“The essence of being human is that one does not seek perfection.”~ George Orwell.
The first time I visited Jamaica after an absence of over 14 years, I fell in love all over again. It was not difficult. For a start I was staying up in the verdant hills of St. Andrew, looking up at the Blue Mountains. One of the trips we went on was to visit the work under way at a location known as Strawberry Hill. The developer was Chris Blackwell (of Bob Marley fame), and the vision was for plantation style villas, with artisan crafted gingerbread woodwork framing the eaves; large gracious verandahs with views to die for. But at the time we visited, it was early in the project. Most of the back-breaking work was being done by hand, as large trucks and diggers could not make those winding, narrow, scary, rock-stone drizzled lanes. Those roads (with views to die for) are not for the faint of heart – sheer drops on one side; sheer rock face on the other, and the possibility of meeting a bus or a truck around a corner requires excellent reversing skills. But those views.
Over 25 years later, Strawberry Hill Hotel is a destination: a site for weddings and elegant receptions; hot stone massages; spa-days and just chill out days. An infinity pool sends water cascading over an invisible edge. The flowers, the birds, the breeze, did I mention the views? Folds of mountains look like imprints of a giant hand. Tufts of clouds nestle in distant corners, while in the early morning, mist lingers in the valleys below. Perfection.
On that first visit we met the site manager, an Englishman (white) who had come on vacation and stayed, ditching his 9-5 banking job (bowler hat and brolly) for the ‘soon come’ mentality of ‘no problem, mon,’ Jamaica. And he and his wife had 2 little blond-haired blue-eyed kids, born in Jamaica, who reveled in the natural beauty and spoke nothing but raw, raw patois (how strange is that?)
It often takes an absence for us to appreciate the presence of someone or something. It is the health check that forces us to pay attention to our body. If we are lucky, that health check is survivable, not permanent. It is a hint that we need to first take care of ourselves if we have any dreams or goals beyond today. If we are lucky we get an opportunity to tell someone how much we appreciate them, before they disappear, gone in one of those circumstances we could never imagine. Death is always around us, yet most of us have the arrogance and audacity to not be prepared when it touches us. Somehow we are still shocked, still taken aback by the only fact that is inevitable for everyone on earth who is born. Death is the only way out.
The acceptance of that reality is what can lead to a greater appreciation of the present, of the here and now, of our day-to-day reality. We often suffer the most about those things over which we have absolutely no control. Once you recognize that, life becomes a little easier. The poem adopted by twelve step programs, written by Reinhold Neibuhr, pointed out that it takes wisdom to be able to differentiate between those things we can change and those we can’t.
Many of us waste a lot of precious energy on things we wish were different. Buddhists teach that suffering comes from wanting things to be other than they are, for guaranteed outcomes, for predictable conclusions. Most of all, we want other people to behave differently, or at least more to our liking. When you live with fixed expectations about the behavior of others, you have to be prepared to be frustrated, for the only person’s behavior we can truly control is our own. Now, loving someone means accepting those things about them that we cannot govern. And that leads to true contentment.

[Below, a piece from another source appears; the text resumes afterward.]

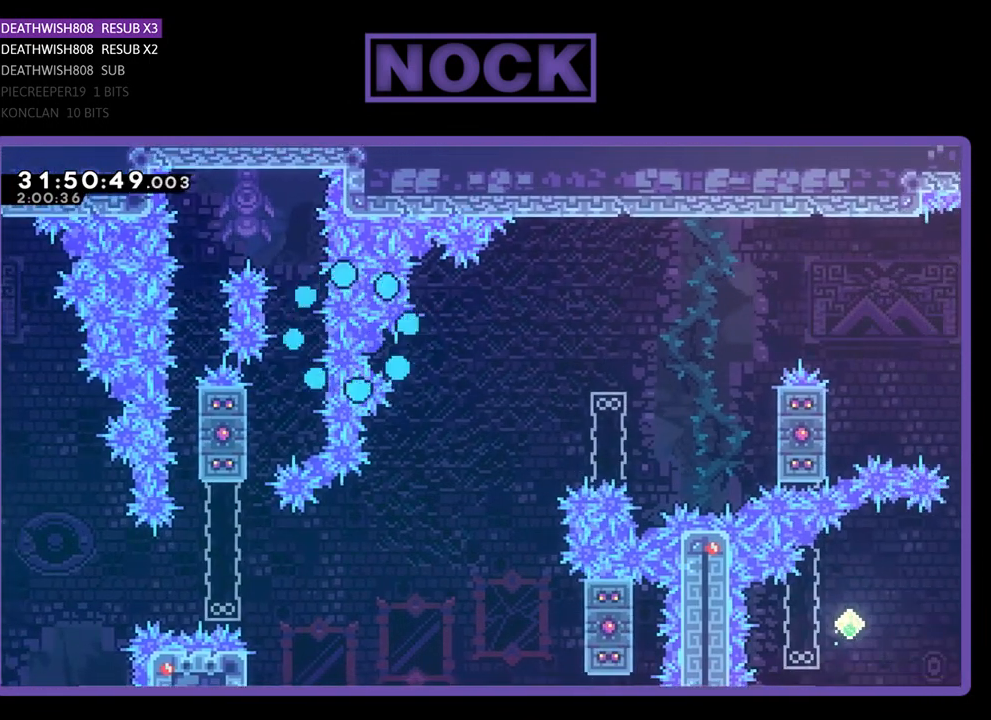
{"buttons": [], "left_stick": "center", "events": []}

The other night I had one of my crazy dreams, the kind that is more like a movie than a dream. It seemed very ‘end-of-the-world’-ish. Mother Earth was paying us back for all of the evils mankind had perpetrated upon her: the flagrant acts of pollution; the careless use of her treasures; the abuse of her bounty; the disregard for longterm consequences; the lavish lifestyles that throw away more than they consume; the callous contempt for the global population. Unfortunately, thanks to social media, we can see evidence of this indifference every day: oceans clogged with plastic; wild-life choking on garbage; trash heaps burning and harming the health of children; sea levels rising. In my dream, recognizing that we all could die at any moment I walked around telling strangers goodbye, and wishing them a ‘peaceful death.’
This life is strange. When you think about it too hard you recognize that we have more questions than answers still, despite science, research, telescopes and computers. But we have a responsibility to start with ourselves, and appreciate the amazing creation that we are. I have spoken with too many people who sell themselves short, who see only the imperfections and flaws, without being able to see the spark of the divine that makes them unique and full of potential. And if we care for our children and grandchildren (and the grandchildren of strangers around the world) we also have a responsibility to appreciate the earth’s treasures and use them more judiciously. In the words of Mother Theresa (often quoted by my father) we should “live simply, so others may simply live.”
This Friday morning I hope you can see your own strengths instead of your weaknesses, and put your talents to use. I hope you can celebrate your Mother Earth by doing something in her honor. And I wish for you a peaceful death (and may it not happen for many, many years!).